---------- ФРАГМЕНТ ТЕКСТА ----------

А тут – фактура, и еще какая! И колорита тут же добавляет:
«Помню, как он подрался с Сашкой Прохоровым. Слово за слово – и поехали. Более того, на следующий день Мишка приехал в Тарасовку с отцом. Бить Прохорова… Да, он был неуправляемый. Но «Спартак» – он весь такой! На базе в старые времена был памятник Ленину, вот там встреча и произошла. Но их уже ждали и не дали разгореться страстям. И я с Мишей дрался! При Гуляеве это было, на сборах в Сочи. Причину не помню, но тренер нас обоих выгнал с тренировки: «Бегайте по кругу». И мы бежим – на разных сторонах поля, в двухстах метрах друг от друга, чтобы не пересечься. Но помирились моментально. Просто футбол, тренировки, стыки – это нервное дело. Как завелись, так и остыли».
И честно говорит о конце карьеры и последующей трагедии партнера:
«Бесков таких вот необузданных, как Миша, не ценил. Может быть, Николай Петрович каким-то боком сдерживал это расхождение между «Спартаком» и Булгаковым, но долго так продолжаться не могло. Говорят, что те же киевляне – это была физическая готовность плюс тактическая выучка. Но и для Бескова тактическая выучка тоже была важна. На макетах, на видеозаписях показывал, как, например, надо из обороны выходить. А Миша в такой футбол почти не играл.
Булгаков закончил с футболом в тридцать один год. Разошелся с женой, у них была дочка. Она работала в гостинице «Интурист», Мишка играл и тренировал команду мясокомбината на Таганке. Ребенка они водили в детский сад в Сокольниках, и он иногда приходил, отводил ее туда. Как-то машину купил, и мы смеялись: «Миш, когда ты будешь выезжать – звони, чтобы мы по подземным переходам ходили…»
Витало в воздухе, что Миша стал какой-то чудной. Еще у него был разговор с женой, он вроде бы хотел вернуться. Но она сказала «нет», потому что понимала какие-то вещи…
В тот день то ли он сам попросил ребенка отвести, то ли жена ему дочку отдала. А дальше у него началось что-то в голове. Он не повел дочку в сад, а стал звонить маме, кричать: «Мама, прости меня за все».
Панихида прошла около дома. Приехали Николай и Андрей Старостины, Гаврилов с Гладилиным, я. После похорон на Митинском кладбище отправились на поминки в Тарасовку, где я не был шесть лет с тех пор, как ушел от Бескова, – и совсем не таким представлял себе возвращение на базу, с которой столько связано. Потом мы еще с Олегом Романцевым собрались дома у Жоры Ярцева, поминали Мишку…»

----------

● **ЗАДАНИЕ A**: Определите, согласуется ли каждое утверждение с воспоминаниями о Булгакове: (i) Булгаков закончил с футболом в тридцать один год; (ii) на сборах в Сочи тренер выгнал с тренировки обоих участников драки; (iii) Булгакова похоронили на Ваганьковском кладбище. Для каждого ответьте «да» или «нет» и приведите решающие слова текста дословной цитатой.
● **ЗАДАНИЕ B**: Пожалуйста, напишите продолжение воспоминаний о Булгакове, начав сразу после их последней фразы.

---------- ИСХОДНЫЕ ДАННЫЕ ----------

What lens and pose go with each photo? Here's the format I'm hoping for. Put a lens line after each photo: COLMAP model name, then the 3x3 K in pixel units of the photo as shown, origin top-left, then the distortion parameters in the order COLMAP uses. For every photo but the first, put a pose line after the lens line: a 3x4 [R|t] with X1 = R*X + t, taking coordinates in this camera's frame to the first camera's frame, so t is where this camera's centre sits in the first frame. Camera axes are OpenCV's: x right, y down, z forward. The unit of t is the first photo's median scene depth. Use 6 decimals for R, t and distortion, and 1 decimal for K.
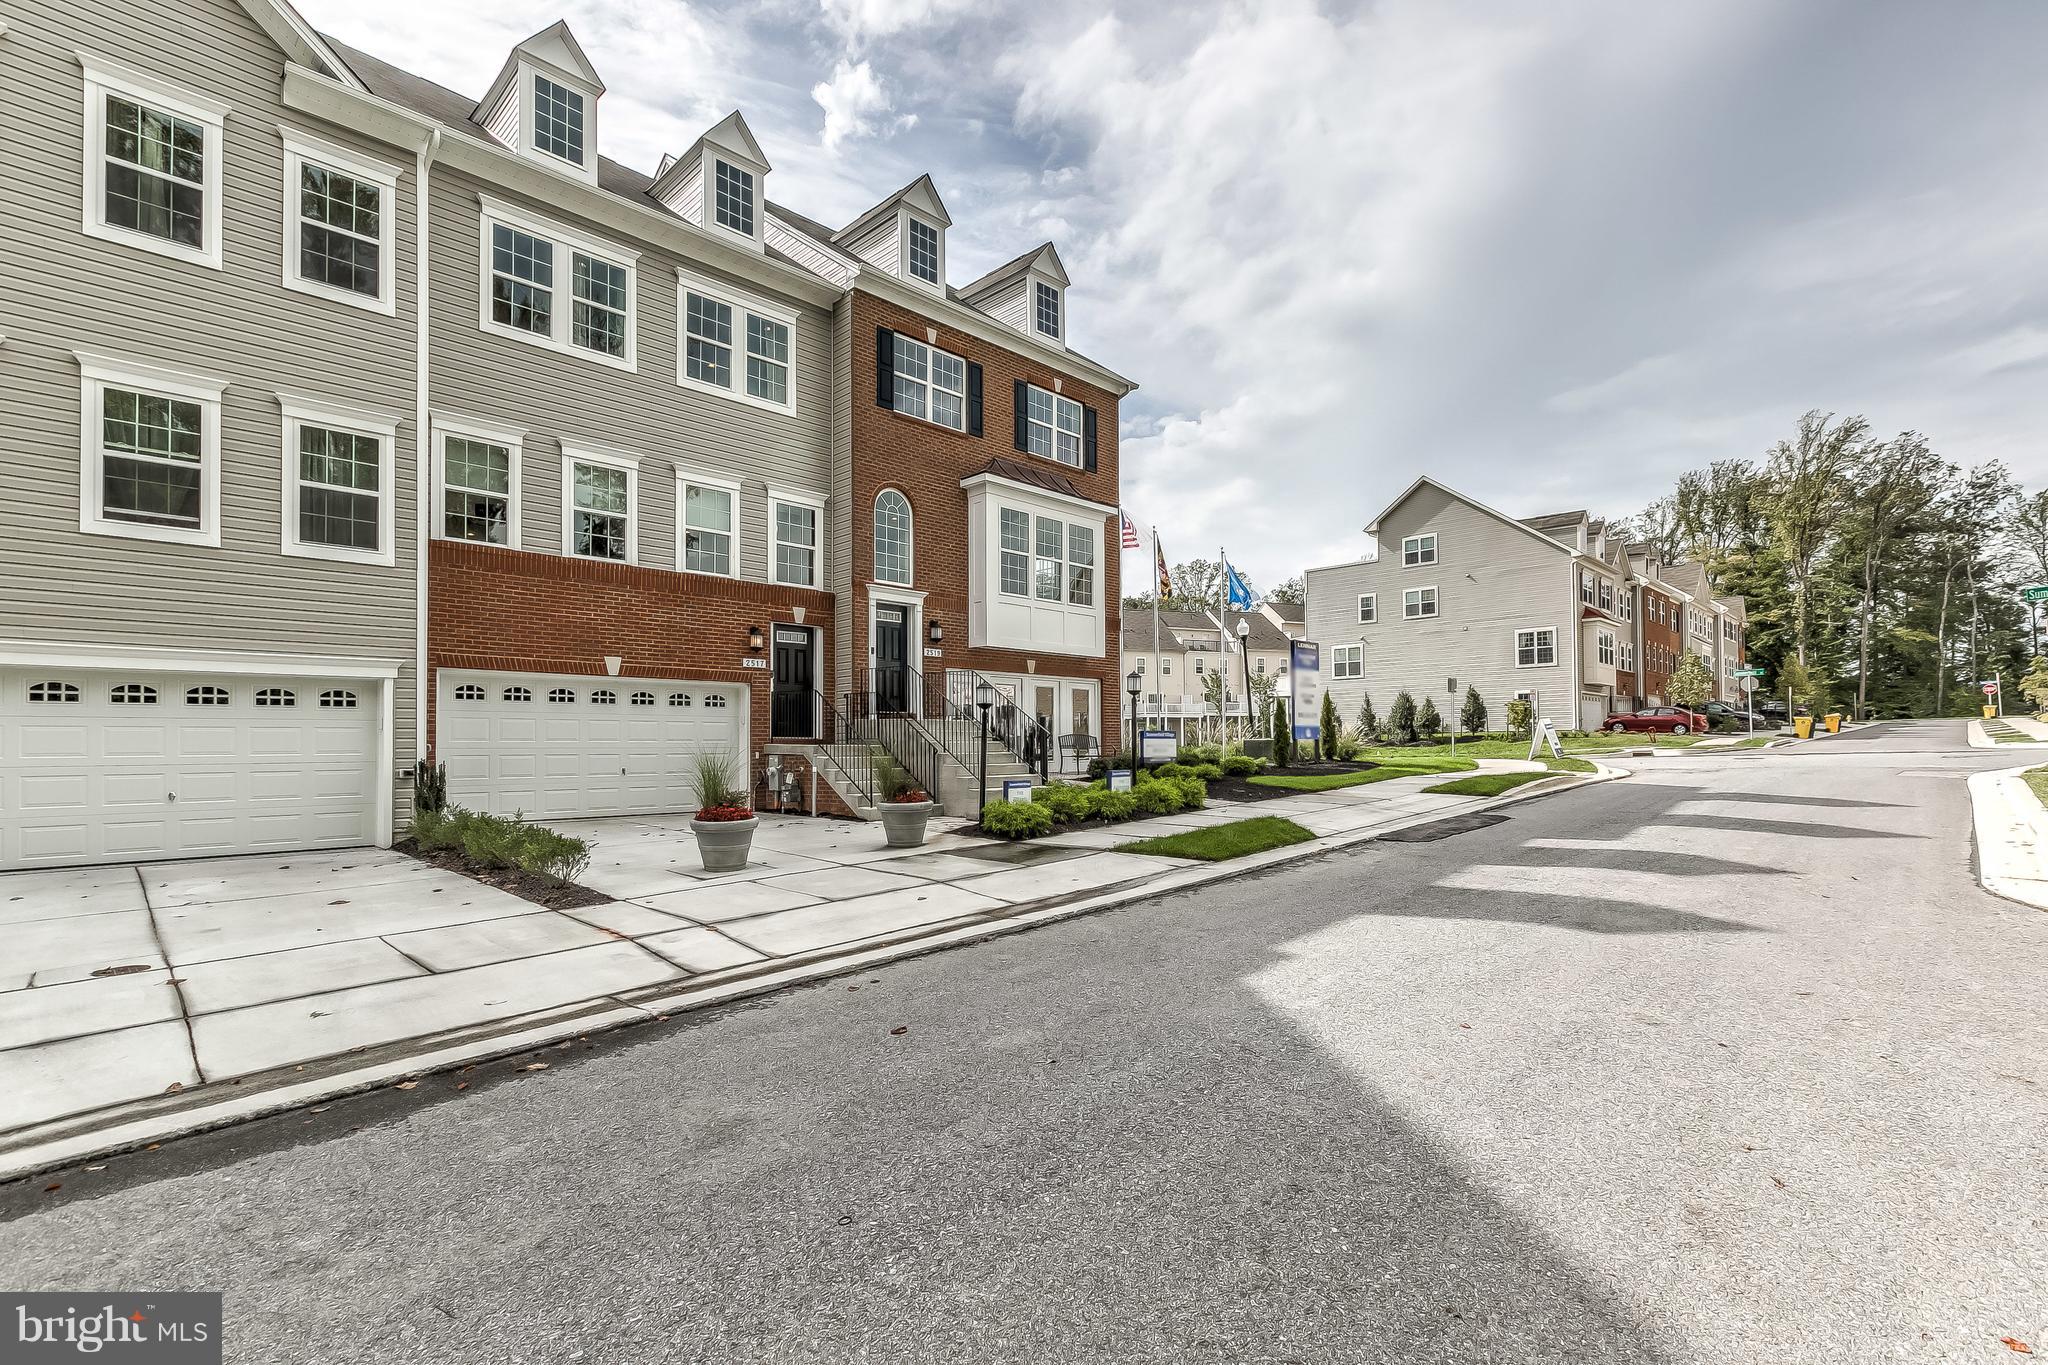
lens RADIAL K [[944.9, 0, 1023.9], [0, 944.9, 735.6], [0, 0, 1]] dist [0.035051, 0.000327]
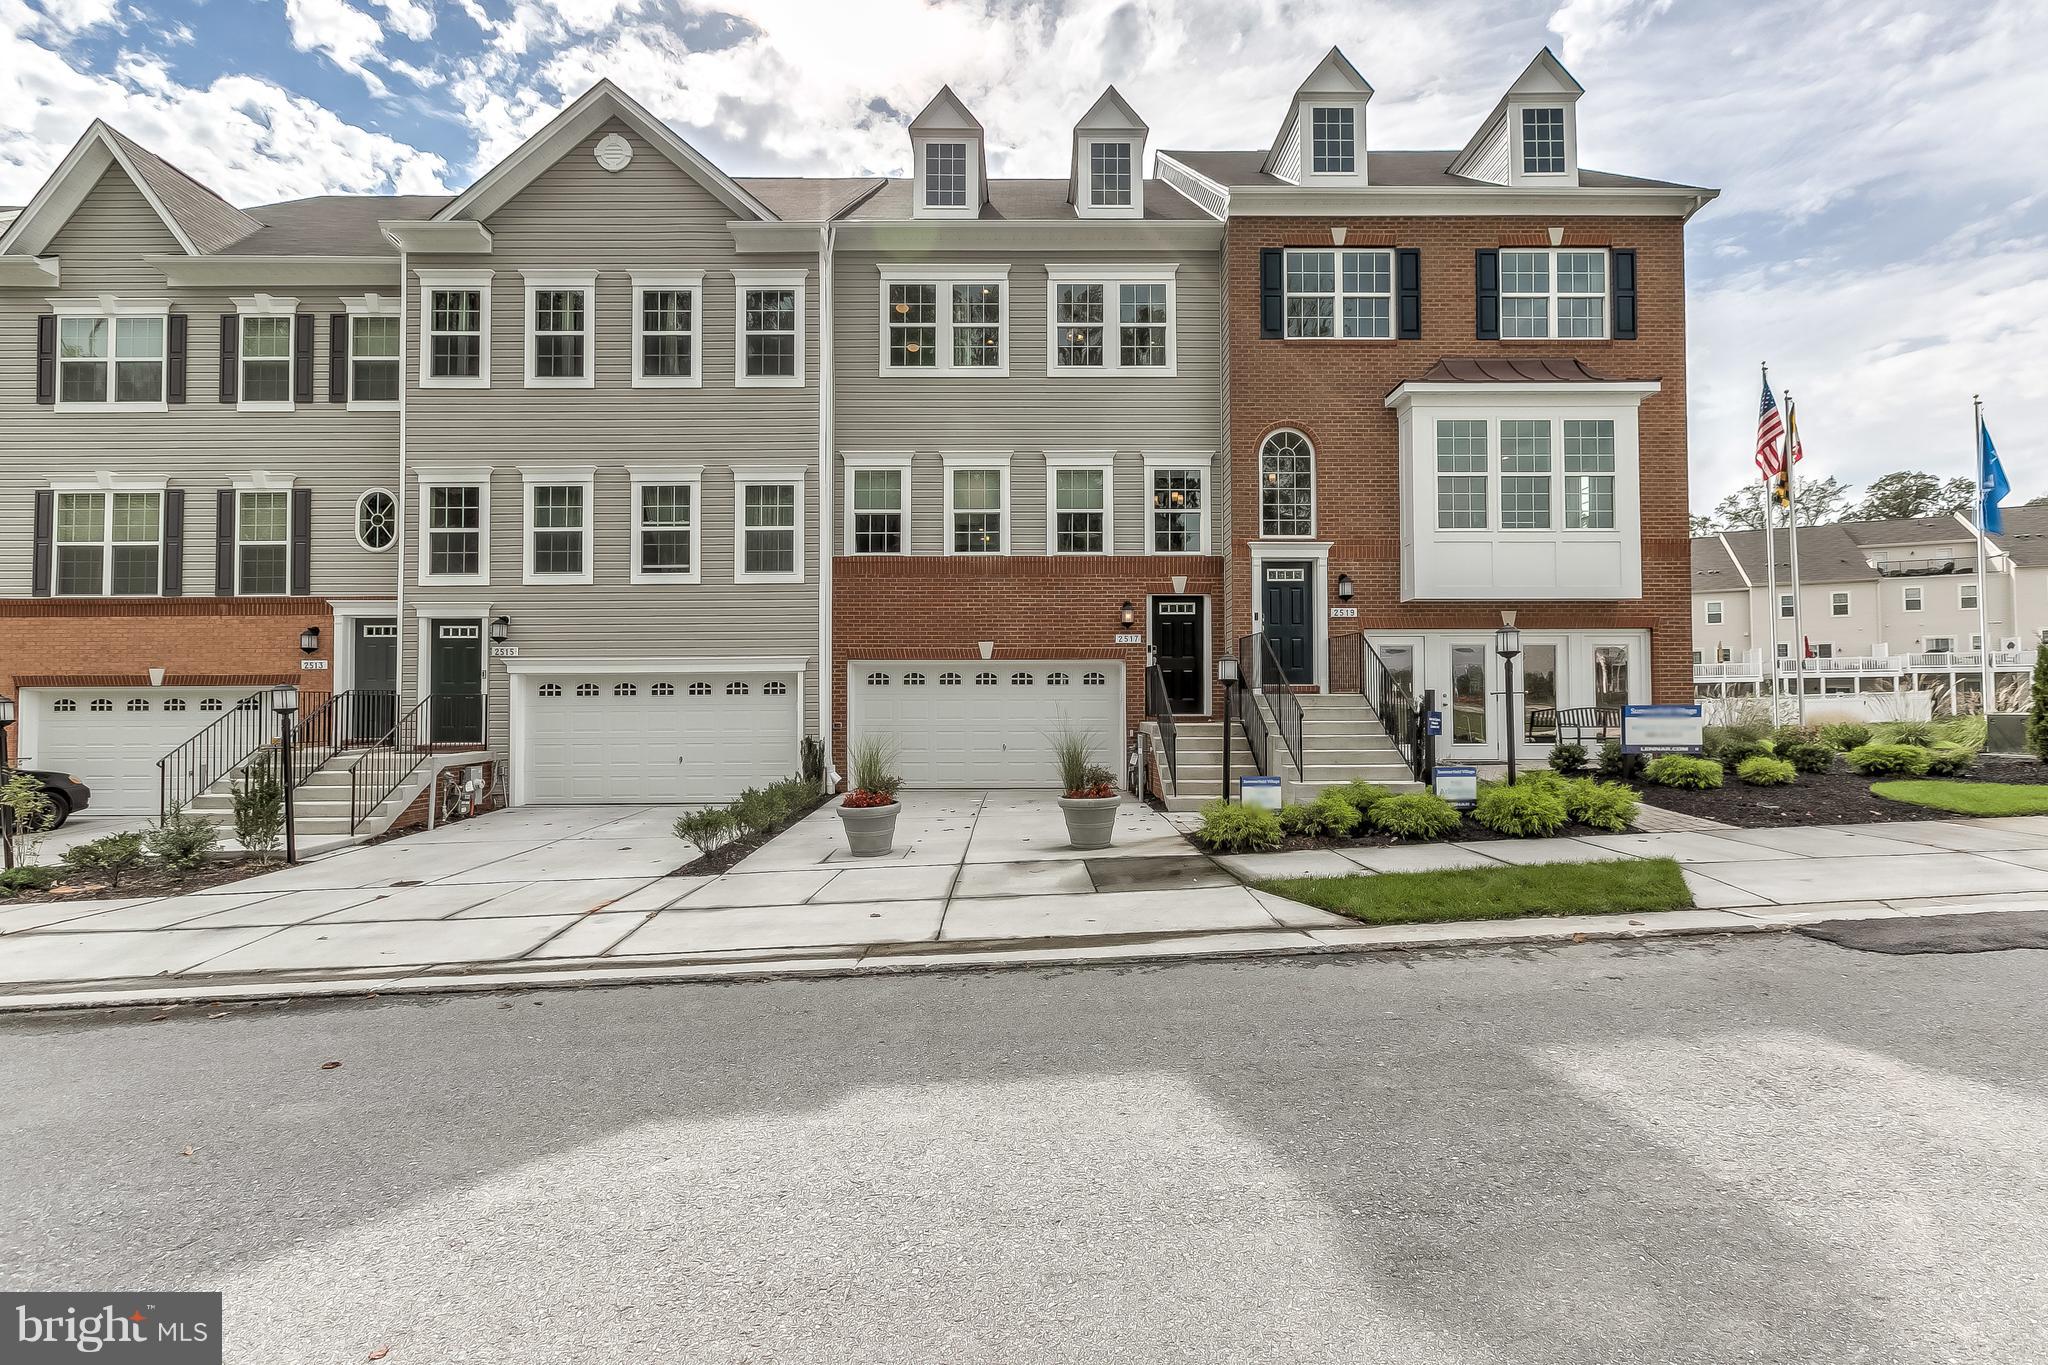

----------

● **ВАШ ОТВЕТ A**:
(i) Да: «Булгаков закончил с футболом в тридцать один год».
(ii) Да: «тренер нас обоих выгнал с тренировки».
(iii) Нет: «После похорон на Митинском кладбище».

● **ВАШ ОТВЕТ B**:
Бесценные рассказы, воспоминания. История клуба и его людей, как она есть. Иногда – очень горькая.
Серафимыч так и не признал Леонида Федуна. И ни два десятка лет стабильного финансирования красно-белых, ни чемпионство, Кубок и Суперкубок России, выигранных при нем, ни постройка стадиона и открытие музея Ловчева не переубедили. Потому что он так чувствует.
В 2021-м Серафимыч даже инициировал гневное письмо, посвященное деятельности Федуна, от группы спартаковских ветеранов на имя Вагита Алекперова, тогдашнего главы компании «ЛУКОЙЛ», титульного спонсора «Спартака». Ясно, что оно ни к чему не привело и не могло привести, но лишний раз доказало: если Ловчев в чем-то твердо убежден, то никогда не будет молчать.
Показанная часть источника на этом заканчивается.